The visitors did not record an effort on target in the first half and their staid play suggested something fundamentally wrong. Cue Mason, who flew into a challenge with Costel Pantilimon, managing to dink the ball over the Sunderland goalkeeper before impact to score an 82nd-minute winner. He was stretched off while the away end celebrated, missing the next five weeks through injury.

The goal removed the shackles from Pochettino's Spurs and they would go on to challenge for the Premier League title for the first time in the club's history. Mason's sacrifice would be significant, however.

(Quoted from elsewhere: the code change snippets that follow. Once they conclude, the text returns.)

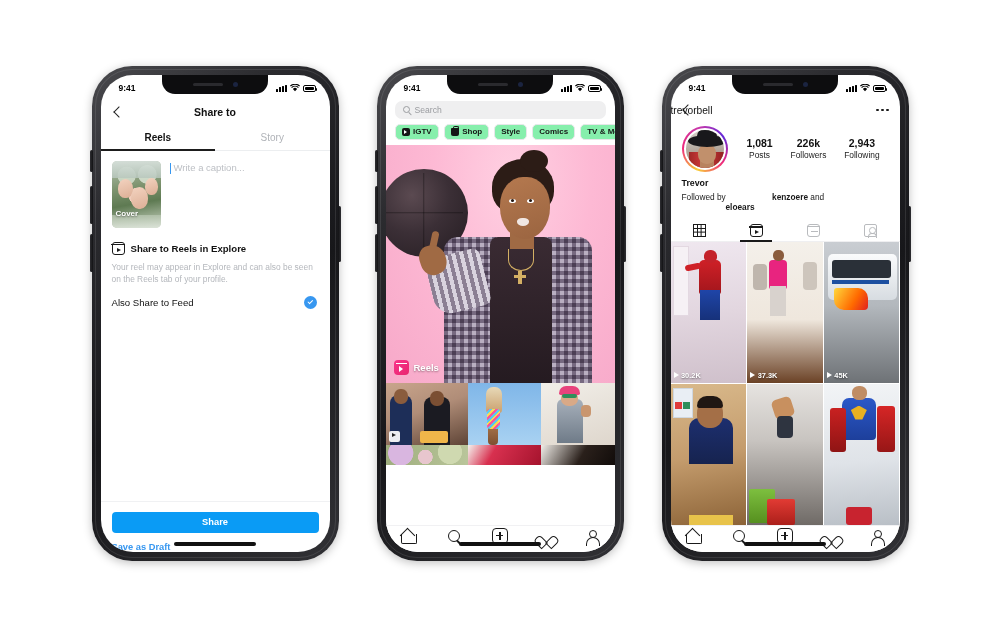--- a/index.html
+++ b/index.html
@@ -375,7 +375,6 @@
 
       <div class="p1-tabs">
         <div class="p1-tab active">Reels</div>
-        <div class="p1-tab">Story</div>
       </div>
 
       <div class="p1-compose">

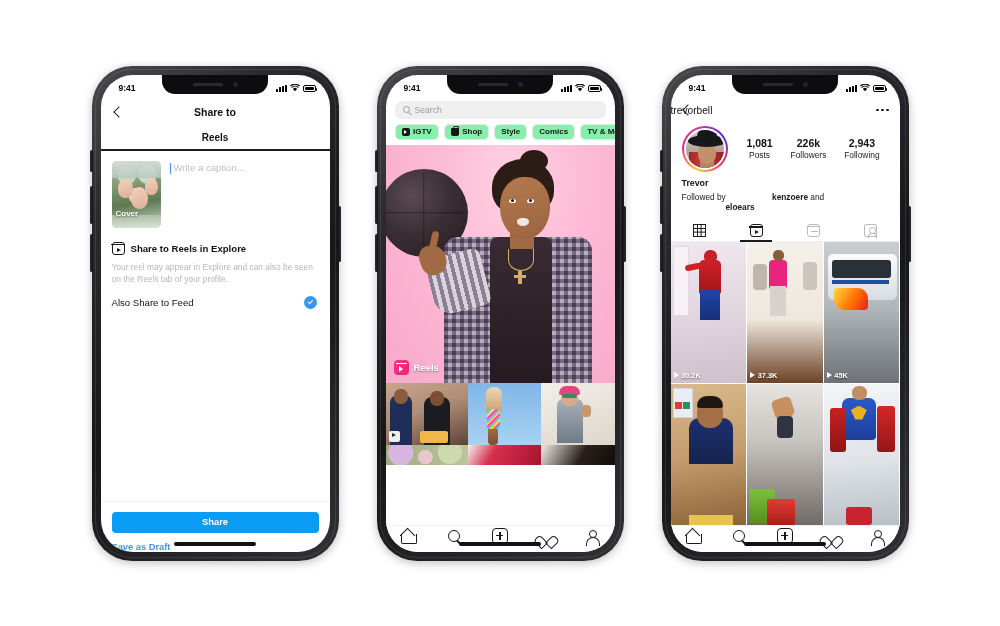--- a/index.html
+++ b/index.html
@@ -606,6 +606,13 @@
         <span>Followed by </span><b>kenzoere</b><span> and </span><b>eloears</b>
       </div>
 
+      <div class="p3-actions">
+        <div class="btn-follow">Follow</div>
+        <div class="btn-message">Message</div>
+        <div class="btn-caret">
+          <span class="caret-dn"></span>
+        </div>
+      </div>
 
       <div class="p3-tabs">
         <div class="p3-tabitem">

He never fully won back his place in the team and Pochettino reluctantly agreed to sell him to Hull City in the following summer. "It was a sad day," the manager later said.

The outpouring of support and emotion from Spurs fans at the news of Mason's retirement is about more than 70 senior appearances and two big goals.

It is an acknowledgement of the freakishness of his misfortune -- one header has ended all that work, all those loans, all that grafting to be get where he was -- but also of the part he played in something altogether more significant.

Mason, along with Kane, has come to represent a movement that has united the club from boardroom to terraces in the last four years. The idea of local players, and genuine Spurs fans, playing for the first-team was not an aspiration before Mason and Kane proved how valuable it could be.

"One Of Our Own" is not just a terrace chant and a social media hashtag. It is why Kane spoke fondly of Francesco Totti, the ultimate one-club superhero, ahead of the Juventus game. It is why the striker has said he may never leave Spurs, and why his career may genuinely be better for it, even if Real Madrid come calling. It is why Pochettino and Perez, just as they did when Mason suffered the injury back in Jan. 2017, will reach out to him in the wake of his retirement.

And it is why it would be no surprise to see Mason soon return, in some capacity, to the club he has played such a big part in moving forward.